§ YOUR TASKS:
1. In the forum post about GPS hike numbers, why does the writer think it can be worthwhile to get value and meaning from the numbers a GPS records?
2. In the forum post about GPS hike numbers, what total descent is listed for the track?

§ EXTRACTED TEXT:

Registered: 02/07/07
Posts: 3847
Loc: Ozark Mountains in SW Missouri

Originally Posted By JimShaw

This is all fun stuff and progress is great but ....

It really is mostly just for fun, and you're right, you really can't measure a hike in a way that will describe it any detail at a glance.

Still, I think there is a value in the knowledge gained by studying topo maps, graphs, and mileage and elevation numbers. Like most things you count, you must have some real world experience in order for the numbers to have real value and meaning.

We all have some experience so trying to get some value and meaning out of the numbers a GPS records can be worthwhile. Let's look at some and see what we can learn at a glance.

The numbers below are extracted from the same GPS track I linked to on the web app, I rounded them off.

======================== Distance

GPS Distance : 1.49 (miles)

Adjusted Distance : 1.55 (miles)

Difference : 298 (feet)

======================== Elevation

Total Up : 749 (feet)

Total Down : 806 (feet)

§ EXERCISE DATA:
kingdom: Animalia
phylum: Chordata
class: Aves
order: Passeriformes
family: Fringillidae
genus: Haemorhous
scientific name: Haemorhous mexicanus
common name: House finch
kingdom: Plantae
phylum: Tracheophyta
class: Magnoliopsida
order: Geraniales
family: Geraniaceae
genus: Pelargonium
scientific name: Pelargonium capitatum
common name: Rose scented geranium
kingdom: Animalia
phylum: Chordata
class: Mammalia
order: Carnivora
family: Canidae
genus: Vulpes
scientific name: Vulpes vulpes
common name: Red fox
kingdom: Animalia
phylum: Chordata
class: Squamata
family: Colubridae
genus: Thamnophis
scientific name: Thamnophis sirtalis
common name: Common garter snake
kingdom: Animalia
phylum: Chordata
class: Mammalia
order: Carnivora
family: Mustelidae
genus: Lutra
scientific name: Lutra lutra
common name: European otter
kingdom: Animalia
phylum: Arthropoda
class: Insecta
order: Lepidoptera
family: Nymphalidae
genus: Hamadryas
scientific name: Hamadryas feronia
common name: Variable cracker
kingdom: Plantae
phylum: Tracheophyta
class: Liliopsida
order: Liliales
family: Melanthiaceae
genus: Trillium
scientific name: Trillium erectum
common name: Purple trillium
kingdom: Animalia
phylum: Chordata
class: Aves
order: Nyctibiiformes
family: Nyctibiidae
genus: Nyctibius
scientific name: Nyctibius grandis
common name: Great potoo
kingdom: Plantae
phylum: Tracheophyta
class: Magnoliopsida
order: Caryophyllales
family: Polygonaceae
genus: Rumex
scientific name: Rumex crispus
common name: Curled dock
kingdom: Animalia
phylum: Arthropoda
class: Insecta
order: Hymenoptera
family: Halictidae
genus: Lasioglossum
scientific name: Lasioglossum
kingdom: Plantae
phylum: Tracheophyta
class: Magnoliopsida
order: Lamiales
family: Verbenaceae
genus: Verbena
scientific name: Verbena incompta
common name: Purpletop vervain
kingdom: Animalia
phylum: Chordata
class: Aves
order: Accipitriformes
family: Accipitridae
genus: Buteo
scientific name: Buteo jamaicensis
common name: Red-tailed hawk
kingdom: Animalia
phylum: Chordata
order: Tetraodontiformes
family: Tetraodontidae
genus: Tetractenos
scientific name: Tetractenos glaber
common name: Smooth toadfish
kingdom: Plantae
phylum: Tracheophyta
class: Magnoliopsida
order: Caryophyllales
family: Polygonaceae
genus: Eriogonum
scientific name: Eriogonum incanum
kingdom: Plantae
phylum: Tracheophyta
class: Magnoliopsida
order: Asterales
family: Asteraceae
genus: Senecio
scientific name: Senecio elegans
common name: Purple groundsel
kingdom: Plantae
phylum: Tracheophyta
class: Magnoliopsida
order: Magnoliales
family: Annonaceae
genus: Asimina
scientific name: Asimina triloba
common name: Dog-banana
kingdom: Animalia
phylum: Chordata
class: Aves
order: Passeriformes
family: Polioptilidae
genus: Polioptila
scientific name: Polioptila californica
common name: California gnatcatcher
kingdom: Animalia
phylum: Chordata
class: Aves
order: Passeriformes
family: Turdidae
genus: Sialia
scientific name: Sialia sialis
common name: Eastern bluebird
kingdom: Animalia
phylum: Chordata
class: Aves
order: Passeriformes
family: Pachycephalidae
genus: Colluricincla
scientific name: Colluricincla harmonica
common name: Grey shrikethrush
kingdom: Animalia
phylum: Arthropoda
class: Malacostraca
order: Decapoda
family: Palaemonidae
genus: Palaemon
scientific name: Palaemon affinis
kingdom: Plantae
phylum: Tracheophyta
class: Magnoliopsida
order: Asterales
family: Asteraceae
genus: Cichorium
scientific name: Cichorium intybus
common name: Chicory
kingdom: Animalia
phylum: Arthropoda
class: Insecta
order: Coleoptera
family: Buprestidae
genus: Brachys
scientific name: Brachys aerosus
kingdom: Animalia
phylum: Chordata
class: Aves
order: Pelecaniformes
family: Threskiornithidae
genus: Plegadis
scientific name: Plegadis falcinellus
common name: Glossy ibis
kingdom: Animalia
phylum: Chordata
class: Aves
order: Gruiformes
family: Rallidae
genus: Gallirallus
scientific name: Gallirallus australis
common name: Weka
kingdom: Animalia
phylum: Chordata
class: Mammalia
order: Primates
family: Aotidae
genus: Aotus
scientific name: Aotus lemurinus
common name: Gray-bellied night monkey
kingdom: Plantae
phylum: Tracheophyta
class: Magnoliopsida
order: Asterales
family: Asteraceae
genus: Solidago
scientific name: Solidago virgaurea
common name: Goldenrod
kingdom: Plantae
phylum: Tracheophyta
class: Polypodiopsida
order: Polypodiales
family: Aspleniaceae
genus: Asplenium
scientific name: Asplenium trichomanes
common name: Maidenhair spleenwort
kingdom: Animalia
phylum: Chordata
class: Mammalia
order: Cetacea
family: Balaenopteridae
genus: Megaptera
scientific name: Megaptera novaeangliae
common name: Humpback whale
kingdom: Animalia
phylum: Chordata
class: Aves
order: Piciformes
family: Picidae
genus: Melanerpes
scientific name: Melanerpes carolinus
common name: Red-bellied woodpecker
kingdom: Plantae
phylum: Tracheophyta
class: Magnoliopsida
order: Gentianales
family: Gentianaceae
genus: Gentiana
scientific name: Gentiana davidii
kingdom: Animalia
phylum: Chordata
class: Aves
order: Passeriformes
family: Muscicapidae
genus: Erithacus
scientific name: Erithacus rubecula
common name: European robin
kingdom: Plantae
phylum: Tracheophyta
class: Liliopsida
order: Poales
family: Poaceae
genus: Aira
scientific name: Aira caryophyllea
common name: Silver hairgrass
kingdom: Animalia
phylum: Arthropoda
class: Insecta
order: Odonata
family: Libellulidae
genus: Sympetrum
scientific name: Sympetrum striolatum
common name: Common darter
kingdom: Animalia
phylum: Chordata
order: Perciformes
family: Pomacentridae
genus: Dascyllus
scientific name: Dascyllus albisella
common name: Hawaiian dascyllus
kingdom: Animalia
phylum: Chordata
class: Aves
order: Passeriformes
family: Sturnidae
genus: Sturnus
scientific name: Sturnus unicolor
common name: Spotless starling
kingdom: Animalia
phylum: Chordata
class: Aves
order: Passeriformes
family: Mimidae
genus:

§ SOLUTIONS:
1. Numbers only gain real value and meaning from real-world experience, and the writer notes that everyone has some experience. That makes it worthwhile to try to get value and meaning from GPS numbers.

2. 806 feet.